Bitcoin was lingering just below $28,000, while ether dropped under $1,800, both down about 1.5%.
The third and final estimate for Real Gross Domestic Product (GDP), showed the U.S. economy expanded by 2.6% during the fourth quarter of 2022, slightly below expectations of 2.7% The GDP figure was revised downward from prior estimates of 2.9% and 2.7% because consumer spending and exports were lower than initially calculated.
The Personal Consumption Expenditure (PCE) price index rose 3.7% in the fourth quarter, aligning with the consensus estimate, while initial jobless claims of 198,000 exceeded expectations of 192,000.
Corporate profits declined 2% in the fourth quarter following a decline of less than 0.1% in the previous quarter.

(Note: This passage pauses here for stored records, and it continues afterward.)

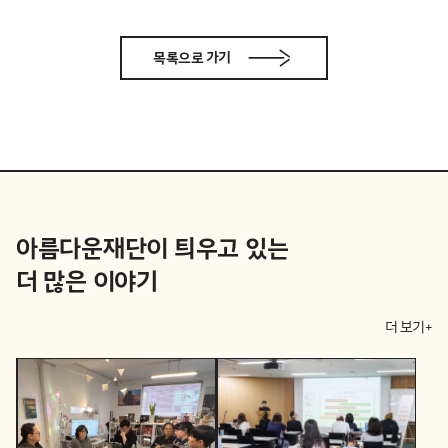
목록으로 가기
아름다운재단이 틔우고 있는
더 많은 이야기
더 보기+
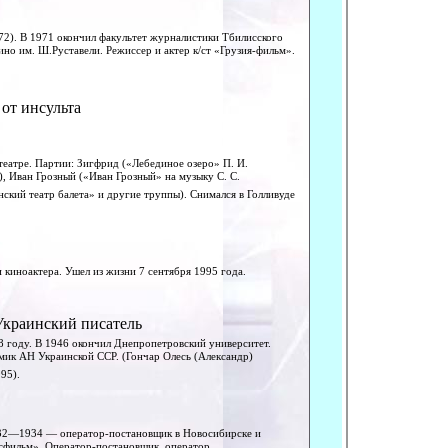
72). В 1971 окончил факультет журналистики Тбилисского
ино им. Ш.Руставели. Режиссер и актер к/ст «Грузия-фильм».
 от инсульта
театре. Партии: Зигфрид («Лебединое озеро» П. И.
), Иван Грозный («Иван Грозный» на музыку С. С.
ский театр балета» и другие труппы). Снимался в Голливуде
 киноактера. Ушел из жизни 7 сентября 1995 года.
Украинский писатель
8 году. В 1946 окончил Днепропетровский университет.
мик АН Украинской ССР. (Гончар Олесь (Александр)
95).
932—1934 — оператор-постановщик в Новосибирске и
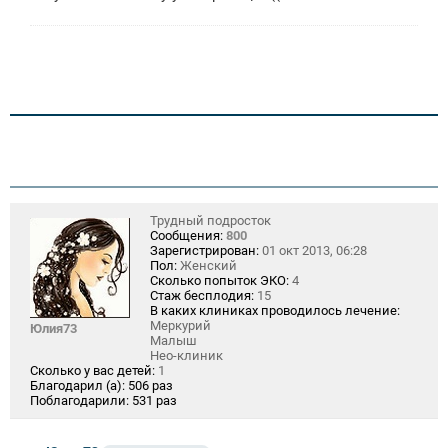
Трудный подросток
Сообщения:
800
Зарегистрирован:
01 окт 2013, 06:28
Пол:
Женский
Сколько попыток ЭКО:
4
Стаж бесплодия:
15
В каких клиниках проводилось лечение:
Меркурий
Юлия73
Малыш
Нео-клиник
Сколько у вас детей:
1
Благодарил (а):
506 раз
Поблагодарили:
531 раз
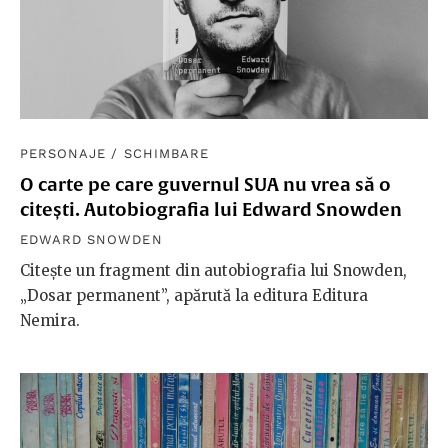
PERSONAJE
/
SCHIMBARE
O carte pe care guvernul SUA nu vrea să o
citești. Autobiografia lui Edward Snowden
EDWARD SNOWDEN
Citește un fragment din autobiografia lui Snowden,
„Dosar permanent”, apărută la editura Editura
Nemira.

Crypto markets’ quiet response implies investors were largely unmoved by the data, which offered faint encouragement the U.S. economy was contracting, a precursor to lower inflation. BTC traded 0.19% higher during the hour of release, while ETH trimmed its price by 0.9%.
Digital assets have tended to respond more favorably to declining economic signals that would allow the Federal Reserve to scale back its diet of hawkish interest rate hikes and more negatively to indicators that the economy is expanding, usually a harbinger of higher inflation.
The probability of the Fed approving a 25 basis point rate (bps) increase at its next meeting on May 3 leaped from 40% to 50% on Thursday, according to the CME FedWatch tool, which measures rate probabilities.
Crypto investors should particularly note the upward revision in PCE from 3.2% in January because it illustrates the extent to which the Fed’s Federal Open Market Committee had been chasing inflation. The current mark aligning with estimates also supports FOMC base case assumptions about a declining economy.
The 2% contraction of corporate profits is an early indication that the labor market is loosening because declining corporate profitability does not lend itself to jobs expansion. The Fed has been deeply concerned about the tight job market, which typically links to price increases.
All told, crypto markets appeared to be quietly digesting Thursday’s data amid hints that price increases reflect what the market has already baked in, and that offset inflationary concerns.